To answer, print the line containing "right elbow: (122, 143)" and each line after it in the listing below, exactly as they stand.

**Entries supplied**
·····
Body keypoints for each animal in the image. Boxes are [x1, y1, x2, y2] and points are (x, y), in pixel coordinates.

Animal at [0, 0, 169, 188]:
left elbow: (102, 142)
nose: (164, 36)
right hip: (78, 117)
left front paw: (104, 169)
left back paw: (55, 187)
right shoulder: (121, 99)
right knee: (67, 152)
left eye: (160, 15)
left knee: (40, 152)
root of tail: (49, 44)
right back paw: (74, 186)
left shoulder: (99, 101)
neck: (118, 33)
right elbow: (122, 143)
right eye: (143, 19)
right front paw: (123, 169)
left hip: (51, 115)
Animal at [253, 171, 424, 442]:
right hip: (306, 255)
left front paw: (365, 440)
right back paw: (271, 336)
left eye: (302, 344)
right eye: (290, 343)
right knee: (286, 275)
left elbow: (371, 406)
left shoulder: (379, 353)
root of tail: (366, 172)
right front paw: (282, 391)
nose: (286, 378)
·····
**Written solution**
right elbow: (122, 143)
right eye: (143, 19)
right front paw: (123, 169)
left hip: (51, 115)
Animal at [253, 171, 424, 442]:
right hip: (306, 255)
left front paw: (365, 440)
right back paw: (271, 336)
left eye: (302, 344)
right eye: (290, 343)
right knee: (286, 275)
left elbow: (371, 406)
left shoulder: (379, 353)
root of tail: (366, 172)
right front paw: (282, 391)
nose: (286, 378)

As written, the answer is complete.